Peut-être as-tu raison pour l'assassinat d'Yves Nawfal, mitraillé à mort par des voyous, et celui de Rita Daham Francis, écrasée par un chauffard dont la plaque d'immatriculation serait connue des services de police, mais qui, étrangement, roule toujours.

Mais sûrement pas pour le meurtre de Georges Rif, tabassé et poignardé en plein jour dans une rue animée de la capitale par un multirécidiviste, garde du corps d'un homme d'affaires influent proche de la majorité parlementaire, alors que la police était aux abonnés absents.

Quand un assassin est en liberté parce que la justice, sous la pression d'un pouvoir politique quelconque, a failli à son devoir, et que cet assassin tue à nouveau, ce n'est plus un fait divers, mais une affaire éminemment politique.

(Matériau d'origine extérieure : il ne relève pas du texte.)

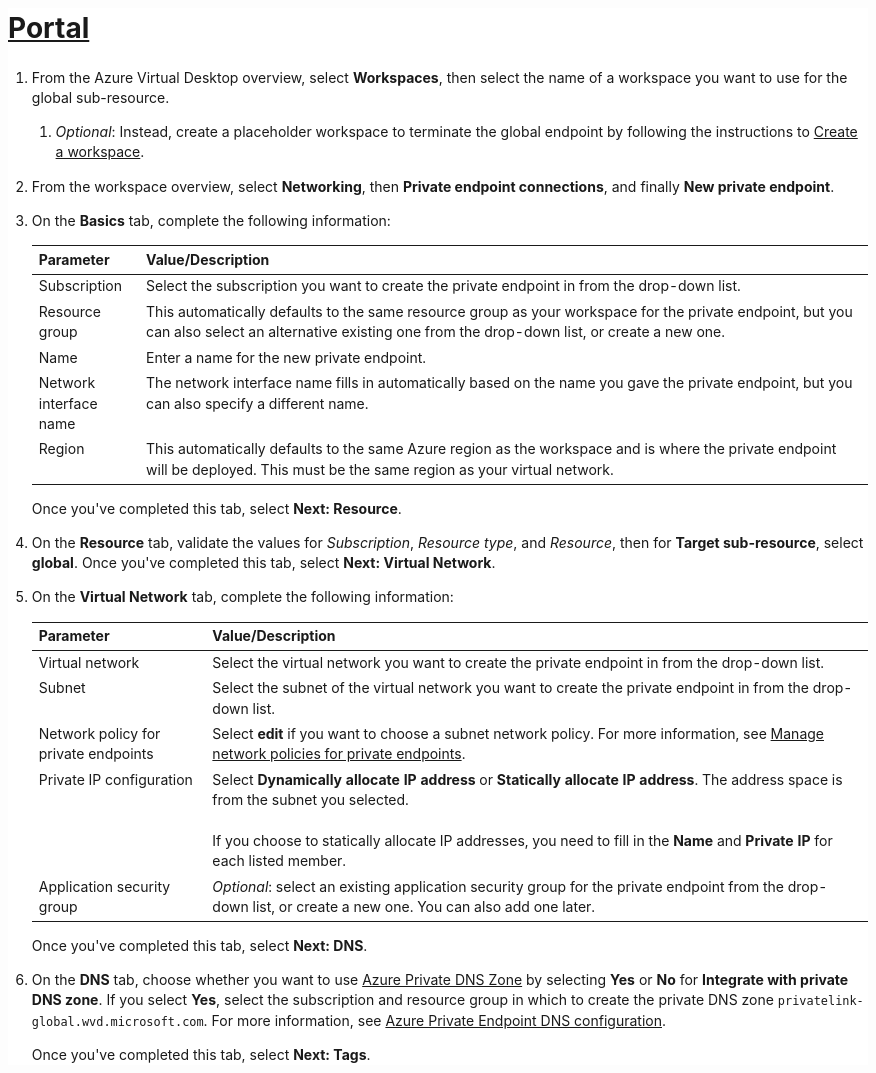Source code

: # [Portal](#tab/portal)

1. From the Azure Virtual Desktop overview, select **Workspaces**, then select the name of a workspace you want to use for the global sub-resource.

   1. *Optional*: Instead, create a placeholder workspace to terminate the global endpoint by following the instructions to [Create a workspace](create-application-group-workspace.md?tabs=portal#create-a-workspace).

1. From the workspace overview, select **Networking**, then **Private endpoint connections**, and finally **New private endpoint**.

1. On the **Basics** tab, complete the following information:

   | Parameter | Value/Description |
   |--|--|
   | Subscription | Select the subscription you want to create the private endpoint in from the drop-down list. |
   | Resource group | This automatically defaults to the same resource group as your workspace for the private endpoint, but you can also select an alternative existing one from the drop-down list, or create a new one. |
   | Name | Enter a name for the new private endpoint. |
   | Network interface name | The network interface name fills in automatically based on the name you gave the private endpoint, but you can also specify a different name. |
   | Region | This automatically defaults to the same Azure region as the workspace and is where the private endpoint will be deployed. This must be the same region as your virtual network. |

   Once you've completed this tab, select **Next: Resource**.

1. On the **Resource** tab, validate the values for *Subscription*, *Resource type*, and *Resource*, then for **Target sub-resource**, select **global**. Once you've completed this tab, select **Next: Virtual Network**.

1. On the **Virtual Network** tab, complete the following information:

   | Parameter | Value/Description |
   |--|--|
   | Virtual network | Select the virtual network you want to create the private endpoint in from the drop-down list. |
   | Subnet | Select the subnet of the virtual network you want to create the private endpoint in from the drop-down list. |
   | Network policy for private endpoints | Select **edit** if you want to choose a subnet network policy. For more information, see [Manage network policies for private endpoints](../private-link/disable-private-endpoint-network-policy.md). |
   | Private IP configuration | Select **Dynamically allocate IP address** or **Statically allocate IP address**. The address space is from the subnet you selected.<br /><br />If you choose to statically allocate IP addresses, you need to fill in the **Name** and **Private IP** for each listed member. |
   | Application security group | *Optional*: select an existing application security group for the private endpoint from the drop-down list, or create a new one. You can also add one later. |

   Once you've completed this tab, select **Next: DNS**.

1. On the **DNS** tab, choose whether you want to use [Azure Private DNS Zone](../dns/private-dns-privatednszone.md) by selecting **Yes** or **No** for **Integrate with private DNS zone**. If you select **Yes**, select the subscription and resource group in which to create the private DNS zone `privatelink-global.wvd.microsoft.com`. For more information, see [Azure Private Endpoint DNS configuration](../private-link/private-endpoint-dns.md).

   Once you've completed this tab, select **Next: Tags**.
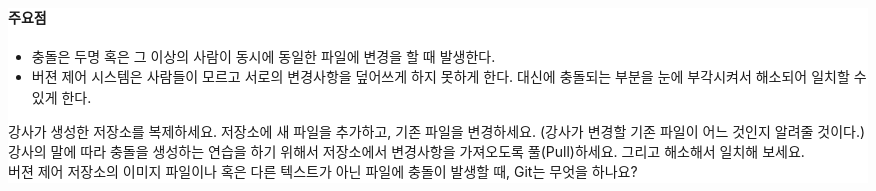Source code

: <div class="keypoints" markdown="1">

#### 주요점
*   충돌은 두명 혹은 그 이상의 사람이 동시에 동일한 파일에 변경을 할 때 발생한다.
*   버젼 제어 시스템은 사람들이 모르고 서로의 변경사항을 덮어쓰게 하지 못하게 한다. 대신에 충돌되는 부분을 눈에 부각시켜서 해소되어 일치할 수 있게 한다.

</div>

<div class="challenge" markdown="1">
강사가 생성한 저장소를 복제하세요. 저장소에 새 파일을 추가하고, 기존 파일을 변경하세요. (강사가 변경할 기존 파일이 어느 것인지 알려줄 것이다.) 강사의 말에 따라 충돌을 생성하는 연습을 하기 위해서 저장소에서 변경사항을 가져오도록 풀(Pull)하세요. 그리고 해소해서 일치해 보세요.
</div>

<div class="challenge" markdown="1">
버젼 제어 저장소의 이미지 파일이나 혹은 다른 텍스트가 아닌 파일에 충돌이 발생할 때, Git는 무엇을 하나요?
</div>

Dans un pays normal, comme tu dis, la première question qui aurait été posée, après l'évidente "que faisait la police ?" aurait été : pourquoi Tarek Yatim, un multirécidiviste notoire, dont l'implication dans plusieurs affaires de meurtre était prouvée, ne se trouvait pas en prison, mais était libre de ses mouvements, libre d'assassiner Georges Rif ? La seconde question aurait été : qui est responsable ?

Il est certes inadmissible que, sans preuves, un individu soit publiquement accusé de complicité de meurtre, et que son nom soit jeté à la vindicte populaire. Mais n'est-il pas aussi inadmissible de se précipiter pour l'exonérer, sans plus de preuves, parce qu'on partage ses idées politiques, comme l'ont fait certains ?

Dans un pays normal, l'(ex-)employeur du meurtrier aurait été convoqué par les enquêteurs. Dans un pays normal, on aurait cherché à déterminer les circonstances précises qui ont mené à la libération, après chaque affaire, de ce voyou. Dans un pays normal, le (ou la) juge qui a commis de telles fautes aurait eu de sérieux ennuis. Dans un pays normal, on aurait exigé de savoir qui a fait pression sur qui.
Dans un pays normal, les amis politiques de l'homme d'affaires qui employait Tarek Yatim auraient été les premiers à réclamer que toute la lumière soit faite sur cette affaire.

Peut-on imaginer une situation similaire en France ou en Grande-Bretagne ? Peut-on imaginer un proche du Parti socialiste ou des Républicains, des Tories ou du Labor, faire pression sur la justice pour libérer un assassin?

Des gouvernements sont tombés pour moins que ça.

D'autre part, dans un pays normal, si la victime militait au sein d'un parti politique, ce dernier aurait assurément fait de cette tragédie un étendard. On peut le regretter, on peut même le dénoncer, mais la récupération politicienne est un mal qui existe dans toutes les démocraties. D'ailleurs, cette récupération n'est-elle pas le fort de toutes les formations politiques libanaises, dont certaines – les mêmes qui s'offusquent aujourd'hui – en sont les spécialistes incontestés.

Dans un pays normal, on n'aurait moins fustigé cette récup, que l'impunité scandaleuse, monstrueuse, inadmissible, dont profitent les puissants de ce pays et leurs nombreux protégés.

Dans un pays normal, des démissions et des mises à pied auraient eu lieu, des foules seraient descendues dans la rue, des personnalités auraient été poursuivies, et personne n'aurait osé nier la responsabilité des uns et des autres, et tenté de détourner l'attention en exagérant les aspects secondaires de cette affaire.

Mais pas au Liban – que j'aurais volontiers appelé république bananière si je ne redoutais le procès en diffamation que pourrait m'intenter l'association internationale de défense de la banane.

En fait, en y réfléchissant bien, dans un pays normal, rien de tout ce que j'ai mentionné n'aurait eu lieu.

Parce que dans un pays normal, Tarek Yatim aurait été derrière les barreaux depuis belle lurette. Et Georges Rif serait, aujourd'hui, encore en vie.